Ci sono quelle che richiamano un mondo lontano ("Fiaschetteria", "Latteria"). Quelle che hanno preceduto di parecchi decenni le multisale ("Cinema Impero"). E ancora, scritte in metallo, marmo, plexiglass - incise o a rilievo - di alberghi, vendita bici, pescherie, come quelle di strade e persino di tombini.

È 30 anni che lo studioso inglese di calligrafia James Clough gira l'Italia e ha raccolto un archivio di immagini con decine di migliaia di insegne. Ora pubblica il libro "Italia Insegna.Viaggio fra scritte, targhe e iscrizioni dello Stivale" (Lazy Dog edizioni, € 49,90), che ne raccoglie oltre 300 e racconta il paese da un punto di vista originale, un'espressione laterale, ma affascinante del gusto Made in Italy.

"L'Italia è molto più ricca e inventiva del Regno Unito nelle sue insegne. Non c'è stata una tendenza all'uniformità come quella inglese. È per questo che, ad esempio, lo stile liberty ha avuto tanto successo con bellissime rielaborazioni".

Nel libro colpiscono le insegne delle farmacie. "In assoluto sono quelle più creative", aggiunge Clough. "In alcune, addirittura, si utilizzava per le lettere la foglia d'oro su fondo nero. I farmacisti erano senz'altro tra i commercianti più benestanti. E lo mettevano ben in vista sopra le loro botteghe".

Un capitolo a parte è dedicato dallo studioso alle scritte celebrative d'epoca fascista. Ci sono le iscrizioni nel marmo o ricavate con mosaici, come quelle dell'Eur, a Roma, o al Foro Italico.

Ma ancora più interessanti sono quelle che Clough chiama le "scritte fantasma": reperti storici che sopravvivono in qualche borgo di provincia o, invece, nonostante le mani di vernice che le hanno coperte per decenni, riaffiorano su alcuni muri. "Sono come scheletri che si affacciano da un armadio: un po' rimossi dalla storia. Al di là del contenuto, da un punto di vista grafico sotto il regime c'è stata un'eccezionale fioritura creativa, com'è avvenuto per l'architettura razionalista".
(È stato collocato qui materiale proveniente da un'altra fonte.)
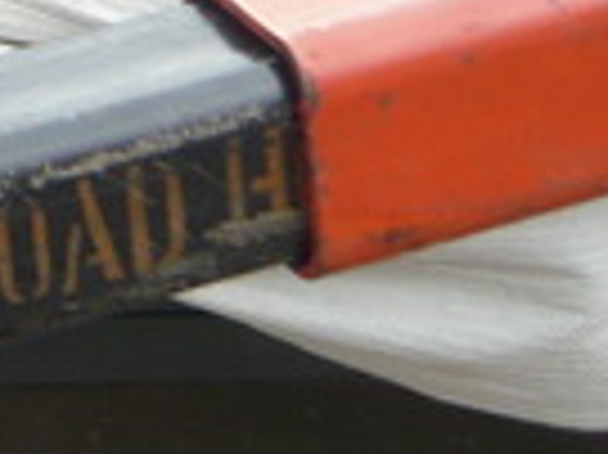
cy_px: -638
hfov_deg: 8.7
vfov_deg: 7.1
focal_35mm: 196
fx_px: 3440
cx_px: -1112
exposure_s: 1/160
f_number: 2.8
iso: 100
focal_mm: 5.5
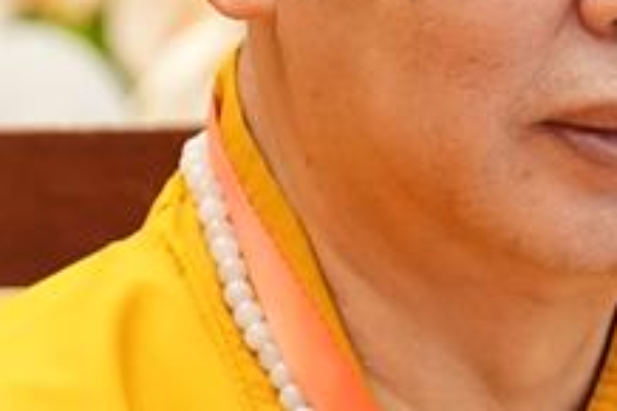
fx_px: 22160
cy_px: 298
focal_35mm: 1294
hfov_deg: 1.6
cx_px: 600
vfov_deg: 1.1
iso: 1250
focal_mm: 157
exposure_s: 1/125
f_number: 2.8
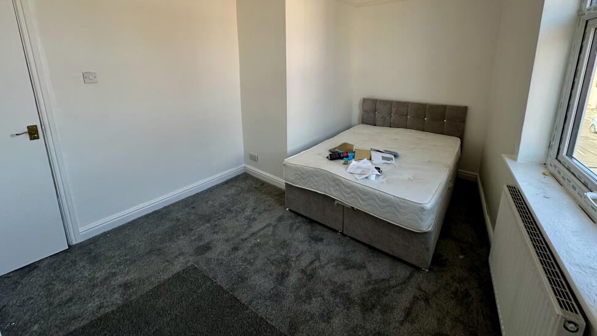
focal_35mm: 16
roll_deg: -0.1
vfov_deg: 65.4
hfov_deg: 99.4
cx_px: 304
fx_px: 253
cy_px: 114
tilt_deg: -11.7
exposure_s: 1/99
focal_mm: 2.22
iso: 50
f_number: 2.2
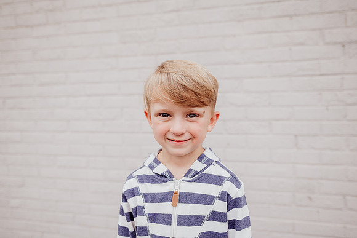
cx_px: 178
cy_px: 119
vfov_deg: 53.2
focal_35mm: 24
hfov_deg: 73.7
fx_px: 238
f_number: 2.5
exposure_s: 1/200
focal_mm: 24
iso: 200
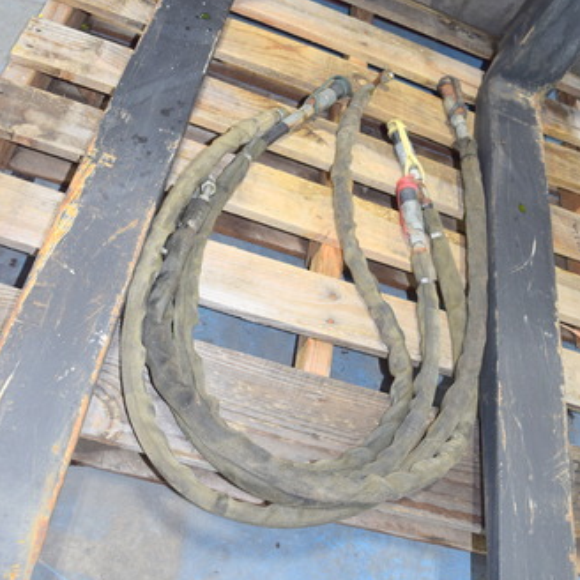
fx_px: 663
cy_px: 294
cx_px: 291
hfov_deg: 47.2
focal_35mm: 35
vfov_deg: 47.2
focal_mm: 18
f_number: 5
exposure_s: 1/100
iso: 800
Oggi si usano scritte standardizzate, risultato di tecniche industriali. Ma esempi grafici innovativi si trovano ancora nei cartelli per bar e ristoranti o piccoli negozi "bio". Clough ha censito poi due rarissimi pittori di insegne, veri artisti del decoro a mano, a Roma e Genova. "Una delle mia scritte preferite", conclude lo studioso, "è in via di Ripetta, a Roma. Questo ristorante di pesce, dove l'insegna 'mare' è formata da piccole creste di onde: non indica soltanto, ma fa sognare".